Requirement
Output begins at the line with "64: (234, 166, 1.36)" and ends at the last line of the records below. Copy each line in that span exactly, and leave out pictures.

[Collected data entries]
_____
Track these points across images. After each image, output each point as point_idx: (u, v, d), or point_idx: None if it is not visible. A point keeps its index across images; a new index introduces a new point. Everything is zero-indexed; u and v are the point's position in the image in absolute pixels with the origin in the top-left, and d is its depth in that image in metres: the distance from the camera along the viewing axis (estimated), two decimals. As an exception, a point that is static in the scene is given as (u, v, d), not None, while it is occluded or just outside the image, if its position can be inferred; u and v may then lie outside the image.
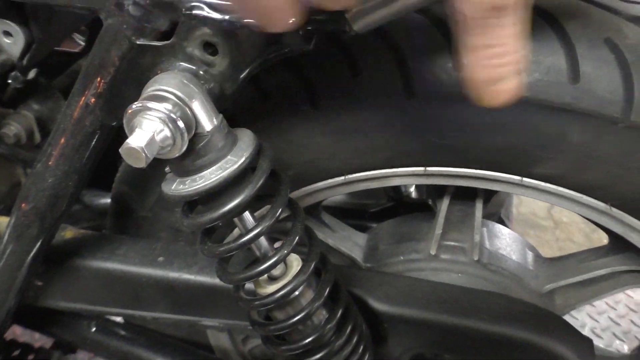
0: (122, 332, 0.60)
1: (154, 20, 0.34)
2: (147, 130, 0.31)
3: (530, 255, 0.56)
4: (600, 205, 0.42)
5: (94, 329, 0.59)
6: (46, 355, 0.67)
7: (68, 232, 0.52)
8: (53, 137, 0.42)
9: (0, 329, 0.55)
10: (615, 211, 0.43)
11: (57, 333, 0.61)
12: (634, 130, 0.37)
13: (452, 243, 0.54)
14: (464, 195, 0.52)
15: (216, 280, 0.48)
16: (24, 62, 0.40)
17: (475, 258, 0.53)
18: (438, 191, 0.54)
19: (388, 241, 0.58)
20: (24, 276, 0.51)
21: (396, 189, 0.69)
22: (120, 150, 0.31)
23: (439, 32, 0.38)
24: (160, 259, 0.50)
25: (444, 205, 0.52)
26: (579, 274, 0.53)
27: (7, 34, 0.40)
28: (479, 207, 0.51)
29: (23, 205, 0.47)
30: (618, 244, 0.50)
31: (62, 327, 0.60)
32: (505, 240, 0.56)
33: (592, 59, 0.36)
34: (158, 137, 0.32)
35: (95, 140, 0.40)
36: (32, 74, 0.41)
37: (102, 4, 0.34)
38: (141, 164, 0.31)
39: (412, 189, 0.69)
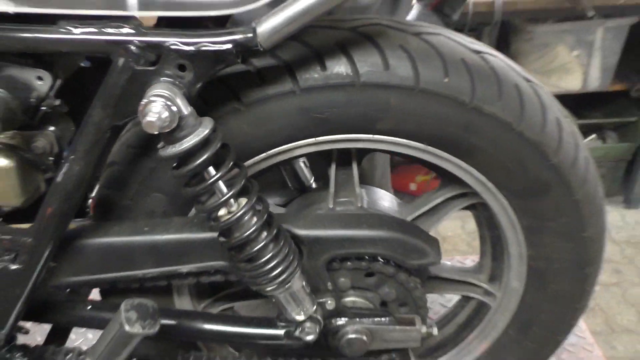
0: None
1: (148, 55, 0.59)
2: (156, 112, 0.56)
3: (395, 202, 0.85)
4: (420, 145, 0.72)
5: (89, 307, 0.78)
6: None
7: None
8: (74, 147, 0.64)
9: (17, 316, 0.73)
10: (431, 149, 0.72)
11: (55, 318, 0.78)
12: (422, 94, 0.67)
13: (342, 199, 0.81)
14: (344, 162, 0.80)
15: (188, 235, 0.71)
16: (51, 94, 0.63)
17: (359, 205, 0.80)
18: (327, 162, 0.81)
19: (301, 208, 0.84)
20: (42, 266, 0.70)
21: (301, 182, 0.95)
22: (143, 123, 0.56)
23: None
24: (145, 228, 0.71)
25: (332, 171, 0.80)
26: (425, 205, 0.82)
27: (39, 78, 0.63)
28: (355, 167, 0.79)
29: (49, 209, 0.67)
30: (444, 178, 0.80)
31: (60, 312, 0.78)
32: (378, 194, 0.85)
33: (395, 56, 0.66)
34: (162, 116, 0.57)
35: (106, 141, 0.64)
36: (57, 102, 0.63)
37: (116, 50, 0.58)
38: (155, 130, 0.56)
39: (312, 181, 0.95)
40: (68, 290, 0.78)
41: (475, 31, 2.26)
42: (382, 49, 0.66)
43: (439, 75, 0.66)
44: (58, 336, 0.84)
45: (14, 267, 0.69)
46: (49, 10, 0.57)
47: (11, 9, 0.57)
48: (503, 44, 2.38)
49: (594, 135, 2.60)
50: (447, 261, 0.98)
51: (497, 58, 0.70)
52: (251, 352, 0.83)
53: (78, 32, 0.58)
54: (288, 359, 0.78)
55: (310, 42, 0.66)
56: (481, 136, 0.70)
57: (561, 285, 0.83)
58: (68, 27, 0.58)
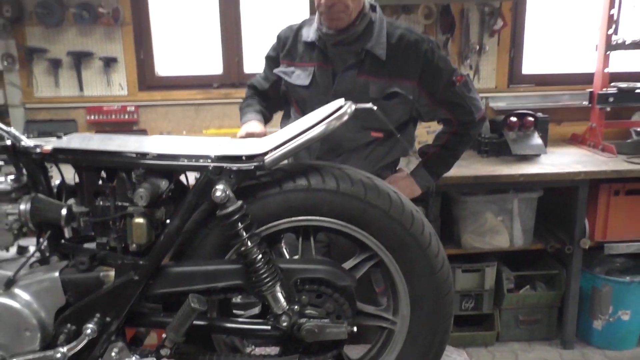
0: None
1: (217, 171, 1.36)
2: (220, 194, 1.32)
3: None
4: (342, 223, 1.46)
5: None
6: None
7: (164, 260, 1.43)
8: (173, 217, 1.39)
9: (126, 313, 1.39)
10: (349, 225, 1.46)
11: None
12: (342, 194, 1.43)
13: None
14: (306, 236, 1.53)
15: (223, 266, 1.41)
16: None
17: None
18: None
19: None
20: (147, 280, 1.39)
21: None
22: (214, 197, 1.31)
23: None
24: (201, 262, 1.42)
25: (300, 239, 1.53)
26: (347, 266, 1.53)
27: (165, 182, 1.41)
28: (311, 238, 1.52)
29: (157, 249, 1.39)
30: (358, 246, 1.52)
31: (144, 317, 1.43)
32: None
33: (327, 177, 1.45)
34: (222, 195, 1.33)
35: (190, 214, 1.38)
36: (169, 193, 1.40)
37: (206, 170, 1.36)
38: (219, 200, 1.31)
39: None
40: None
41: (422, 201, 3.06)
42: (321, 173, 1.44)
43: (350, 186, 1.43)
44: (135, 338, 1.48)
45: (135, 278, 1.38)
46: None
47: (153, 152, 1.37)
48: (446, 211, 3.20)
49: (527, 286, 3.28)
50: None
51: (379, 181, 1.48)
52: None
53: (186, 162, 1.38)
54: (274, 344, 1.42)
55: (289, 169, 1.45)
56: (375, 218, 1.44)
57: (429, 309, 1.49)
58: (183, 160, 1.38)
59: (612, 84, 3.21)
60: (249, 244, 1.36)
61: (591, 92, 3.25)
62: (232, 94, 3.41)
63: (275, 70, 2.02)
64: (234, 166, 1.36)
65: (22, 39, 3.32)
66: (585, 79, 3.35)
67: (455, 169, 2.92)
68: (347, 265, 1.51)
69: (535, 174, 2.86)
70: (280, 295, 1.39)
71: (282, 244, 1.61)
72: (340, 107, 1.39)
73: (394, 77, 1.86)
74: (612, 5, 3.06)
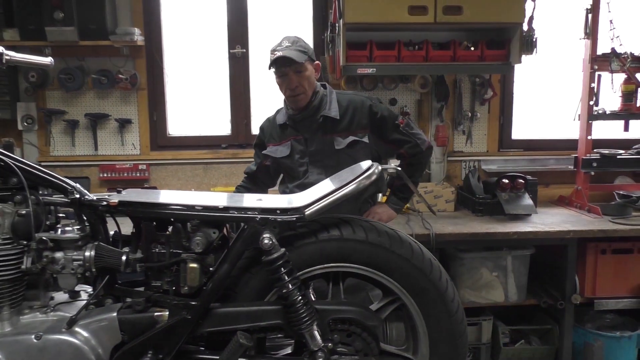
_____
Response to this exercise
64: (234, 166, 1.36)
65: (22, 39, 3.32)
66: (585, 79, 3.35)
67: (455, 169, 2.92)
68: (347, 265, 1.51)
69: (535, 174, 2.86)
70: (280, 295, 1.39)
71: (282, 244, 1.61)
72: (340, 107, 1.39)
73: (394, 77, 1.86)
74: (612, 5, 3.06)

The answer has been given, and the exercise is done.